- Directed by: Roberto Mauri
- Screenplay by: Roberto Mauri; Edoardo Mulargia;
- Produced by: Domenico Seymandi
- Starring: Richard Lloyd; Mario Novelli; Claudie Lange; Anthony Steffan;
- Cinematography: Romolo Garroni
- Edited by: Enzo Alabiso
- Production company: IFESA
- Distributed by: Variety Distribution
- Release date: 18 December 1964 (Italy);
- Running time: 90 minutes
- Country: Italy

= The Invincible Brothers Maciste =

The Invincible Brothers Maciste (Gli invincibili fratelli Maciste) is a 1964 Italian peplum film written and directed by Roberto Mauri.

==Plot==

Two Herculean warrior brothers battle to save their prince from the clutches of an evil queen, in a hidden world lurking behind a giant waterfall.
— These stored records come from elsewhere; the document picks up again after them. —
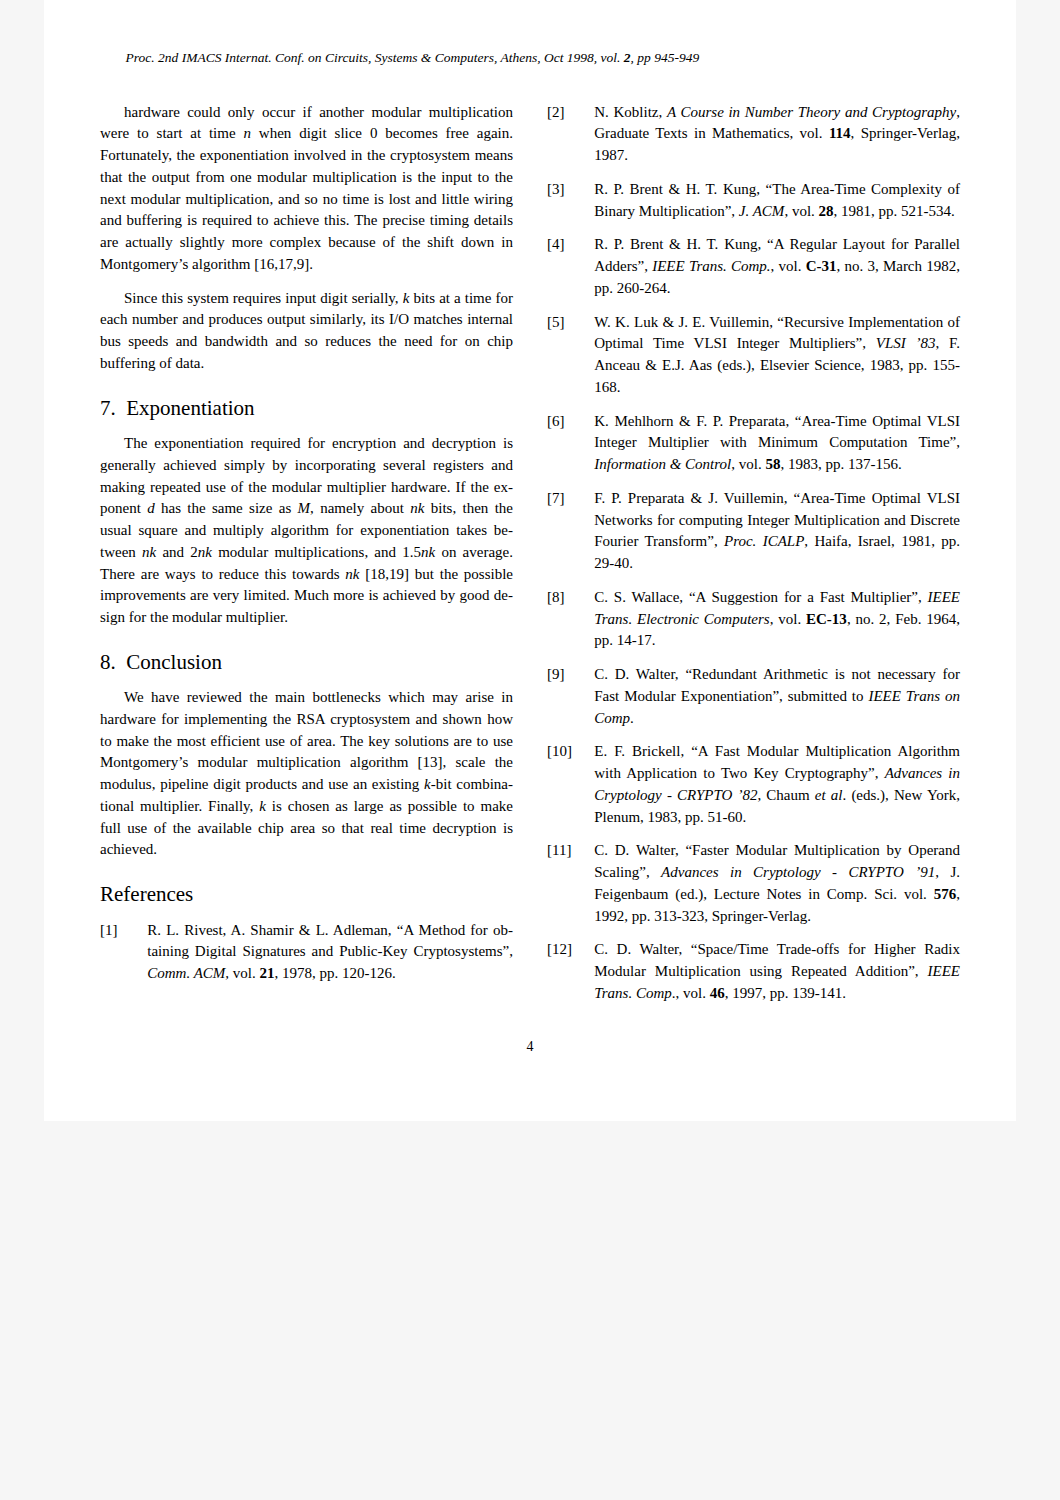Proc. 2nd IMACS Internat. Conf. on Circuits, Systems & Computers, Athens, Oct 1998, vol. 2, pp 945-949
hardware could only occur if another modular multiplication were to start at time n when digit slice 0 becomes free again. Fortunately, the exponentiation involved in the cryptosystem means that the output from one modular multiplication is the input to the next modular multiplication, and so no time is lost and little wiring and buffering is required to achieve this. The precise timing details are actually slightly more complex because of the shift down in Montgomery’s algorithm [16,17,9].
Since this system requires input digit serially, k bits at a time for each number and produces output similarly, its I/O matches internal bus speeds and bandwidth and so reduces the need for on chip buffering of data.
7. Exponentiation
The exponentiation required for encryption and decryption is generally achieved simply by incorporating several registers and making repeated use of the modular multiplier hardware. If the exponent d has the same size as M, namely about nk bits, then the usual square and multiply algorithm for exponentiation takes between nk and 2nk modular multiplications, and 1.5nk on average. There are ways to reduce this towards nk [18,19] but the possible improvements are very limited. Much more is achieved by good design for the modular multiplier.
8. Conclusion
We have reviewed the main bottlenecks which may arise in hardware for implementing the RSA cryptosystem and shown how to make the most efficient use of area. The key solutions are to use Montgomery’s modular multiplication algorithm [13], scale the modulus, pipeline digit products and use an existing k-bit combinational multiplier. Finally, k is chosen as large as possible to make full use of the available chip area so that real time decryption is achieved.
References
[1] R. L. Rivest, A. Shamir & L. Adleman, “A Method for obtaining Digital Signatures and Public-Key Cryptosystems”, Comm. ACM, vol. 21, 1978, pp. 120-126.
[2] N. Koblitz, A Course in Number Theory and Cryptography, Graduate Texts in Mathematics, vol. 114, Springer-Verlag, 1987.
[3] R. P. Brent & H. T. Kung, “The Area-Time Complexity of Binary Multiplication”, J. ACM, vol. 28, 1981, pp. 521-534.
[4] R. P. Brent & H. T. Kung, “A Regular Layout for Parallel Adders”, IEEE Trans. Comp., vol. C-31, no. 3, March 1982, pp. 260-264.
[5] W. K. Luk & J. E. Vuillemin, “Recursive Implementation of Optimal Time VLSI Integer Multipliers”, VLSI ’83, F. Anceau & E.J. Aas (eds.), Elsevier Science, 1983, pp. 155-168.
[6] K. Mehlhorn & F. P. Preparata, “Area-Time Optimal VLSI Integer Multiplier with Minimum Computation Time”, Information & Control, vol. 58, 1983, pp. 137-156.
[7] F. P. Preparata & J. Vuillemin, “Area-Time Optimal VLSI Networks for computing Integer Multiplication and Discrete Fourier Transform”, Proc. ICALP, Haifa, Israel, 1981, pp. 29-40.
[8] C. S. Wallace, “A Suggestion for a Fast Multiplier”, IEEE Trans. Electronic Computers, vol. EC-13, no. 2, Feb. 1964, pp. 14-17.
[9] C. D. Walter, “Redundant Arithmetic is not necessary for Fast Modular Exponentiation”, submitted to IEEE Trans on Comp.
[10] E. F. Brickell, “A Fast Modular Multiplication Algorithm with Application to Two Key Cryptography”, Advances in Cryptology - CRYPTO ’82, Chaum et al. (eds.), New York, Plenum, 1983, pp. 51-60.
[11] C. D. Walter, “Faster Modular Multiplication by Operand Scaling”, Advances in Cryptology - CRYPTO ’91, J. Feigenbaum (ed.), Lecture Notes in Comp. Sci. vol. 576, 1992, pp. 313-323, Springer-Verlag.
[12] C. D. Walter, “Space/Time Trade-offs for Higher Radix Modular Multiplication using Repeated Addition”, IEEE Trans. Comp., vol. 46, 1997, pp. 139-141.
4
The depraved queen practices mind-control and must force her slave population to continually turn a waterwheel lest their world come to an end.

==Cast==

- Richard Lloyd as Maciste The Old
- Claudie Lange as Queen Thaliade
- Tony Freeman as Maciste The Young
- Anthony Steffen as Prince Akim
- Ursula Davis as Jana
- Gia Sandri as Nice

==Release==
The Invincible Brothers Maciste was released theatrically in Italy on 18 December 1964. On its release in the United States, the film had a different running time of 92 minutes.